Après ce premier stage concluant, Jessica a cherché un moyen de retourner à Québec pour renouveler sa collaboration avec CKRL. Elle est alors entrée en contact avec Thierry Watine, qui lui a conseillé de revenir comme étudiante à l’Université Laval et passer le Certificat en journalisme, une formation pratique en un seulement un an. « Le Certificat me correspondait parfaitement. J’étais sur le terrain et j’ai connu beaucoup de monde à ce moment là, des amis de ma promo qui, maintenant, travaillent professionnellement comme journalistes. En parallèle de mes études, je continuais à être bénévole pour CKRL. »

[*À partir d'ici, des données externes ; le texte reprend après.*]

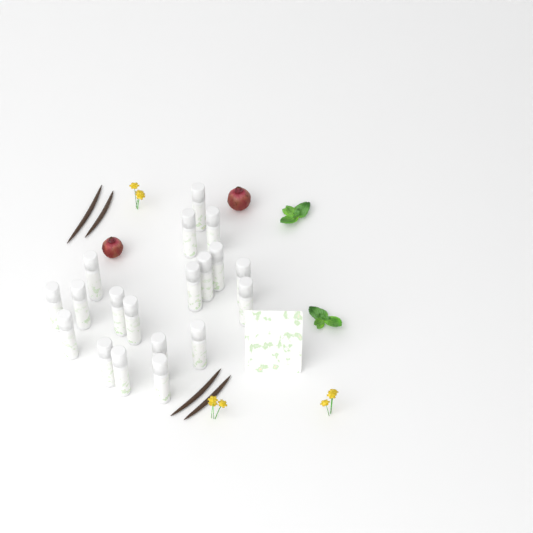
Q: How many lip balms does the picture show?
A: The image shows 19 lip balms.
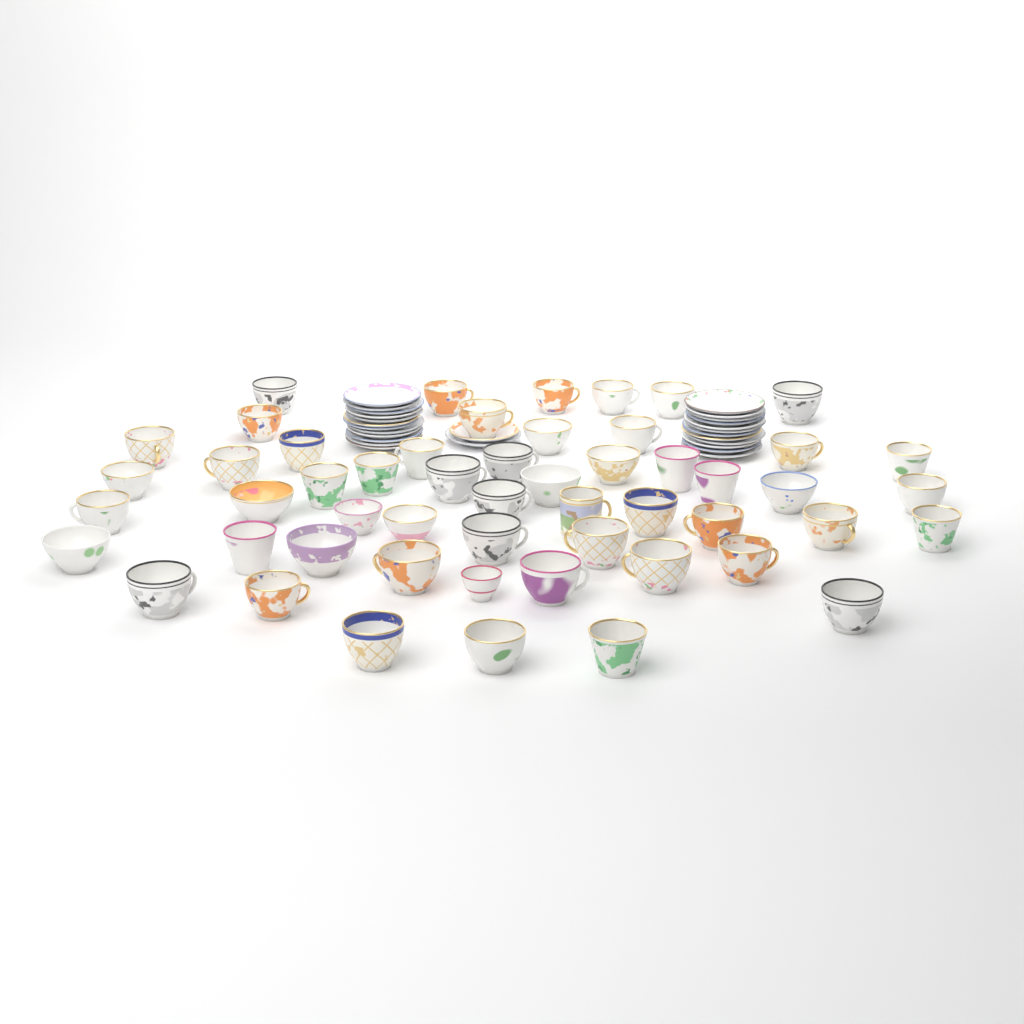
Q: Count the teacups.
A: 53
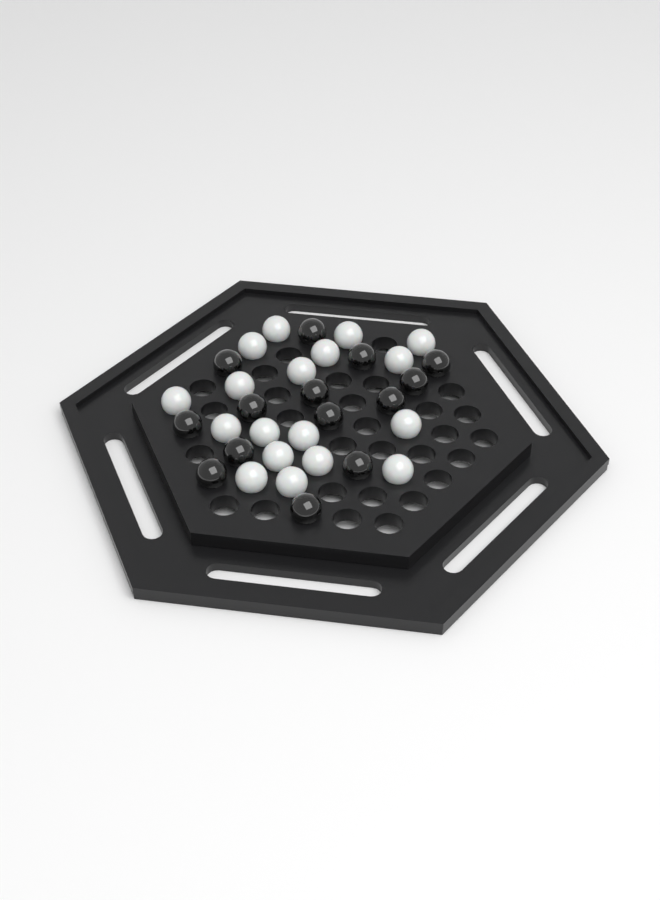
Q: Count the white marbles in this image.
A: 18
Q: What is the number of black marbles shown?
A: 14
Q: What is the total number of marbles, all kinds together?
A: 32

C’est également durant cette année qu’elle a obtenu ses premières rémunérations pour un remplacement quotidien à l’émission du matin. « J’ai même dû, à un moment, suivre des cours à distance lorsqu’ils m’ont proposé un boulot. Et puis quand j’ai fini le Certificat, deux mois après, j’avais du travail. Ils ouvraient un poste et je l’ai eu. »

C’est un petit milieu où, à force, ton nom circule très vite.

Pour expliquer cette apparente fluidité du marché de l’emploi en journalisme, Jessica évoque la pénurie de main-d’oeuvre au Québec, mais également la taille réduite de la province, qui permet plus facilement de construire un réseau. « À partir du moment où, en tant que journaliste bénévole, tu commences à sortir un peu pour couvrir des événements, tu rencontres des attachés de presse, des organisateurs, d’autres journalistes, etc. C’est un petit milieu où, à force, ton nom circule très vite. Alors qu’à Paris, ou dans les grandes villes, il y a beaucoup de monde, notamment des grands noms qui sont là depuis longtemps. Ici, la population vieillit, les vieux journalistes partent à la retraite et laissent la place aux plus jeunes. »

Au Québec, la population des universités s’est transformée. Alors que la baisse démographique que connaît la province a provoqué un ralentissement du nombre d’étudiants québécois, les jeunes internationaux sont en revanche de plus en plus nombreux à y poursuivre leurs études. Mais la diminution du nombre d’étudiants en second cycle s’explique aussi par un marché du travail en forte demande, y compris dans le journalisme. La crise des médias, comme partout ailleurs, a fortement affecté la presse au Québec. Malgré cela, un jeune journaliste motivé a toutes les chances d’y trouver sa place, que ce soit dans les médias universitaires ou communautaires, toujours à la recherche de nouvelles plumes, ou dans les médias importants, comme Radio Canada, qui s’attache à former de jeunes journalistes en les postant en début de carrière dans des zones reculées. Le Québec est-il en voie de devenir l’El Dorado des aspirants journalistes francophones ? Une chose est sure, la voie est grande ouverte.